Filter all variants which belong to a sample ID

Hello Hail Dev team,

CHR 	POS 	REF 	ALT 	INFO 				FORMAT 		SAMPLE1 	SAMPLE2 	... 			SAMPLEn
chr1	1100	C	T	AF=0.3,GQ=20,...		GT,AF,DP...	0/1,0.5,...	0/1,0.5,...				0/1,0.5,...
chr1	1101	G	T	AF=...,GQ=...			GT,AF,DP...	0/1,0.5,...	0/1,0.5,...				0/1,0.5,...
chr1	1102	A	T	AF=...,GQ=...			GT,AF,DP...	0/1,0.5,...	0/1,0.5,...				0/1,0.5,...
chr1	1103	C	G	AF=...,GQ=...			GT,AF,DP...	0/1,0.5,...	0/1,0.5,...				0/1,0.5,...
chr1	1104	C	T	AF=...,GQ=...			GT,AF,DP...	0/1,0.5,...	0/1,0.5,...				0/1,0.5,...
chr1	1105	C	T	AF=...,GQ=...			GT,AF,DP...	0/1,0.5,...	0/1,0.5,...				0/1,0.5,...
chr1	1106	C	T	AF=...,GQ=...			GT,AF,DP...	0/1,0.5,...	0/1,0.5,...				0/1,0.5,...
...

I want to filter all variants of a specific sample to create a structured data and export it to elasticsearch database. Data looks like in below example:

{
	"sample_ID": "SAMPLE1",
	"AF": 0.5,
	"GQ": 10,
	...
	variant_filter: [
		{
			"locus": {
			    "contig": "chr1",
			    "position": 1100
			  },
			  "alleles": [
			    "C",
			    "T"
			  ],
			"variant_class": "SNV",
			"consequences": ["intron_variant", ...],
			"population_allele_freq": 0,3,
			"population_genotype_quality": 20,
		},
		{
			"locus": {
			    "contig": "chr2",
			    "position": 1101
			  },
			  "alleles": [
			    "G",
			    "T"
			  ],
			"variant_class": "indel",
			"consequences": ["downstrean_gene_variant", ...],
			"population_allele_freq": 0,125,
			"population_genotype_quality": 50,
		},
		...	

	]
}

Does Hail support an easy way to do above work?
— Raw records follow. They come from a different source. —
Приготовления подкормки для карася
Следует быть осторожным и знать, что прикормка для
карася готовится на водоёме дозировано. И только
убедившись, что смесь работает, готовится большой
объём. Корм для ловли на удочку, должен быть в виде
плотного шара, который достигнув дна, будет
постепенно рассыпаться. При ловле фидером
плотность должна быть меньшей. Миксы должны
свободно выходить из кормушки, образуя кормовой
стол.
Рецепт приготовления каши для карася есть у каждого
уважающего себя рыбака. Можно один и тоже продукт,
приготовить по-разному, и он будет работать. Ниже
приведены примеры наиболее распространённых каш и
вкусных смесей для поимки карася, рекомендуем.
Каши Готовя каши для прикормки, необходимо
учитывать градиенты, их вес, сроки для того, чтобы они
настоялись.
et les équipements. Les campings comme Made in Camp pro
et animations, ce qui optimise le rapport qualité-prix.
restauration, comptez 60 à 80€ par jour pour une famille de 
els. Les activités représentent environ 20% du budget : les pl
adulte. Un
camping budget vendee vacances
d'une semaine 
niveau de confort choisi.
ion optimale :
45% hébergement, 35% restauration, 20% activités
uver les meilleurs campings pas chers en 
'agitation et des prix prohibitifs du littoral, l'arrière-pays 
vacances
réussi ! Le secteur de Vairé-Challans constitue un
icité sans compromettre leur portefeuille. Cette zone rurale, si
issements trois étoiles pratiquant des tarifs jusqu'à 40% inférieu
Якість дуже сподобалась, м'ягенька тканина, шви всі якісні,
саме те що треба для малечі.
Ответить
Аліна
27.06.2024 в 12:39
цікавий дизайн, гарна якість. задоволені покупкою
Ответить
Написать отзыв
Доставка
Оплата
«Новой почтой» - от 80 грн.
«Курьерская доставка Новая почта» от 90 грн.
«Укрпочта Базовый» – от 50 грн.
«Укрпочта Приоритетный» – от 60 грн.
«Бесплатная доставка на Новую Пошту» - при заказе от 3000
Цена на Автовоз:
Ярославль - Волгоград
I can filter all subjects which have a specific variant by using following lines:

    subject_id_list = hl.agg.filter(mt.GT.is_het(), hl.agg.collect(mt.s))
    mt = mt.annotate_rows(carrier=subject_id_list)

But I can not find a similar way to filter all variants of a subject

You can do the same thing with annotate_cols. Don’t do this, though – you’ll blow memory limits.

It somewhat looks like you want the data transposed (sample-major) going into elasticsearch. Is that right?

I still can not figure out a way to filter all variants of a sample before annotate_cols, could you suggest by some lines of code. I will test memory consumsion after that.

variant_list = hl.agg.filter(mt.GT.is_het(), hl.agg.collect(mt.row_key))
mt = mt.annotate_cols(variants = variant_list)

Thank you @tpoterba. As my understanding, This code will require spark to load all lines in vcf file, and consume lots of memory? Can hail transpose data when import vcf file or I have to write a tool to do this work before import data to hail?

We currently do not have a transpose operation.